Come uscire dall’instabilità nervosa e permanente della politica? Giacché è questa la causa immediata dell’impotenza dei riformisti.

All’origine di tutta la storia sta la collocazione internazionale subalterna dell’Italia, dopo la seconda guerra mondiale. Tenuta sotto controllo dagli Usa, per quanto riguarda le relazioni geopolitiche mondiali, da Gran Bretagna e Francia per quanto riguarda lo scacchiere mediterraneo, la politica italiana ha praticato la dipendenza. Il tentativo di Enrico Mattei di spezzarla nel fondamentale settore energetico ha avuto successo, però pagato con la vita, a perenne monito.

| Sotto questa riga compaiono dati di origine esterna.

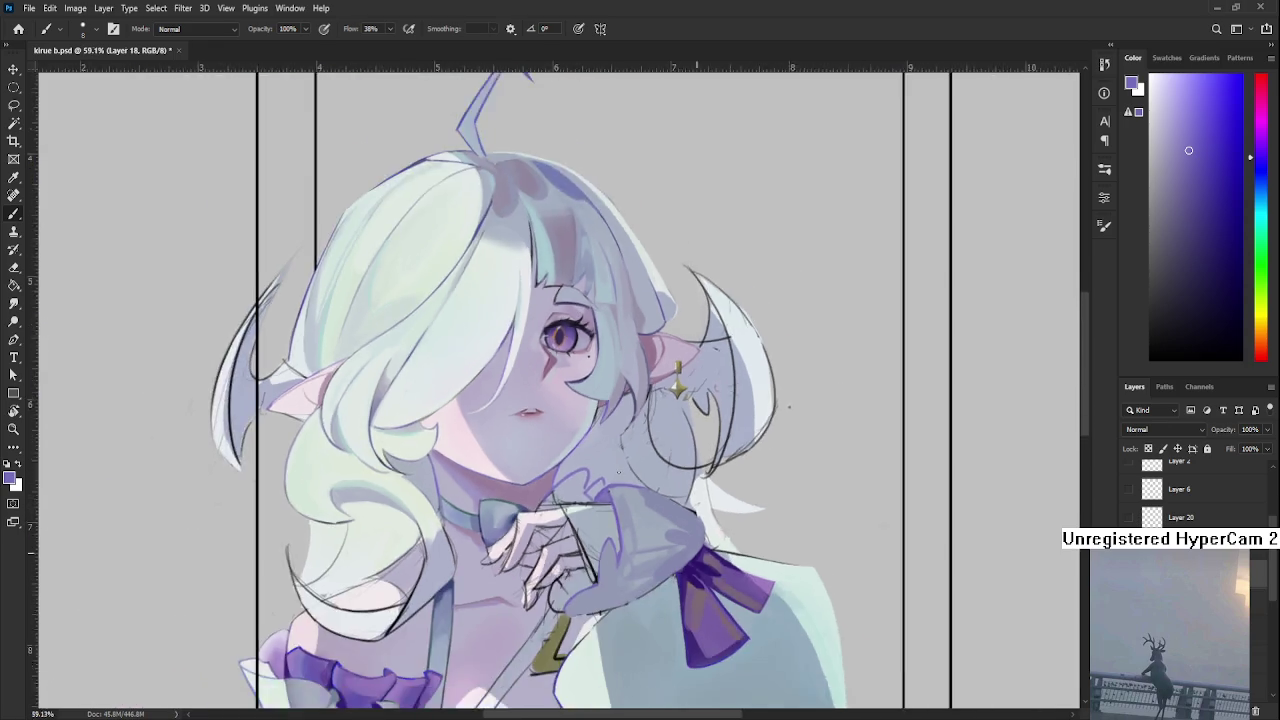
scroll(616, 473, up, 5)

La collocazione internazionale dipendente – quella degli sconfitti – ha generato un assetto istituzionale, per il quale la politica democratica è stata a lungo bloccata e oggi é indecisa a tutto. I partiti del 1943-48 l’hanno voluta così. Questo assetto istituzionale, così come la Costituzione oggi prevede, ha forgiato, a sua volta, i partiti in modo nuovo rispetto al 1943-48. I nomi sono rimasti gli stessi per decenni, ma la collocazione dei partiti è cambiata rispetto alla società e allo Stato: partiti di potere e di s/governo. Il tentativo di Moro di aprire la strada ad una riforma del sistema politico per costruire una democrazia governante/decidente, modificando quello ereditato/imposto dalla collocazione internazionale dell’Italia, è finito nel sangue.

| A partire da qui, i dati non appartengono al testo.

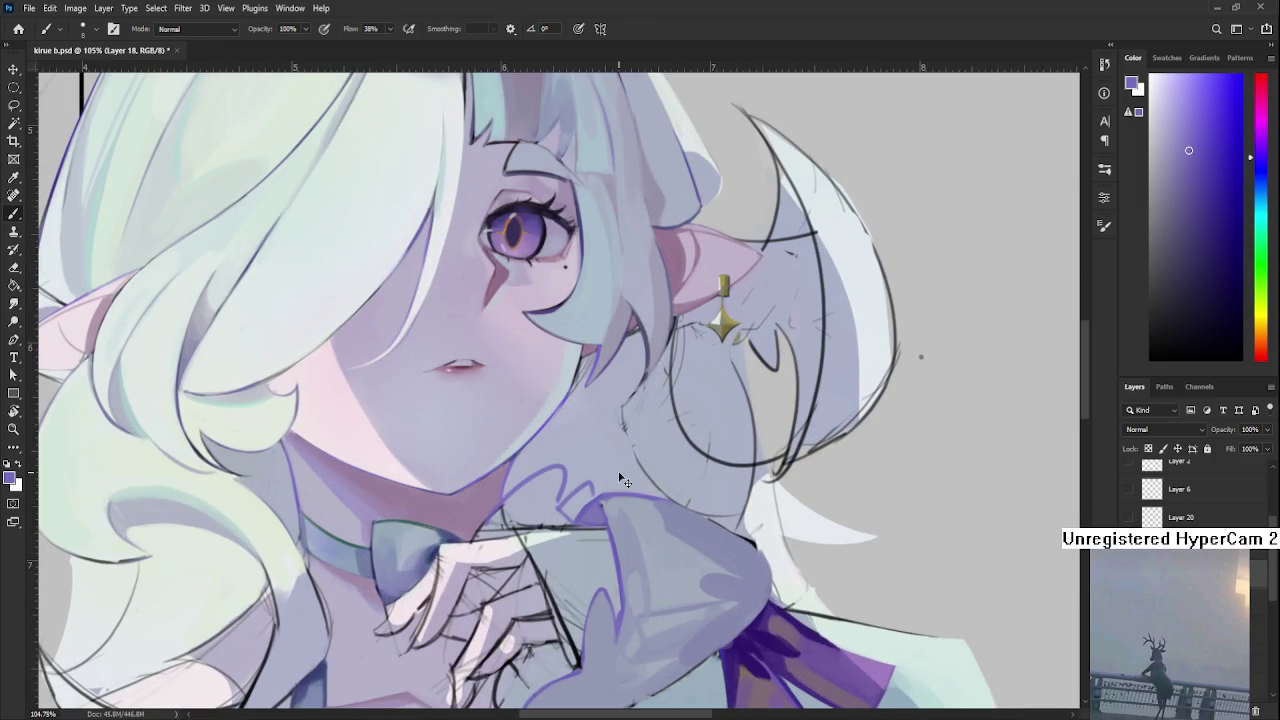
key(ctrl+z)
key(ctrl+z)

La politica dipendente ha forgiato la domanda politica dei cittadini-elettori rivolta ai partiti e l’offerta dei partiti. Per un verso gli elettori chiedono ai partiti ”governo”, per un altro chiedono “potere”. Quando chiedono “governo”, si pongono dal punto di vista degli interessi del Paese, dentro l’Europa e il mondo. Quando chiedono “potere”, si pongono dal punto di vista dei propri interessi particolari.

La politica italiana ha introiettato la dipendenza. Perciò ha perduto la consapevolezza delle sfide di governo poste dalla collocazione e dalla missione del Paese, dentro uno schema di competizione/collaborazione, nel quale nessun Paese regala graziosamente nulla a nessun altro. La politica non è “governo”, è gestione del “potere”. Governati da altri, amministriamo in proprio solo il potere.

Il “governo” richiede responsabilità, scelte ragionevoli, sacrificare, talora, fasce di consenso. Al “potere”, viceversa, basta occupare apparati pubblici, enti economici, banche, ministeri, società partecipate, distribuendo a ciascuno prebende e incarichi, in cambio di voti… Il potere è comodo, il governo è faticoso.

Il riformismo non può mettere radici nel terreno paludoso della politica attuale. Non si mette in movimento nulla se la struttura istituzionale della politica è e resta gravemente deformata. La riforma istituzionale della politica è la condizione di possibilità di ogni altra riforma e perciò dell’affermarsi di un movimento politico riformatore. Non si tratta di uno dei punti, ancorché fosse il primo, della tavola riformista. E’ la materia costituente la tavola. E il punto dei punti. Finché i riformisti non lo prenderanno sul serio, potranno anche elaborare mille preziosi progetti di riforme particolari. Ma resteranno solo vuoti conati.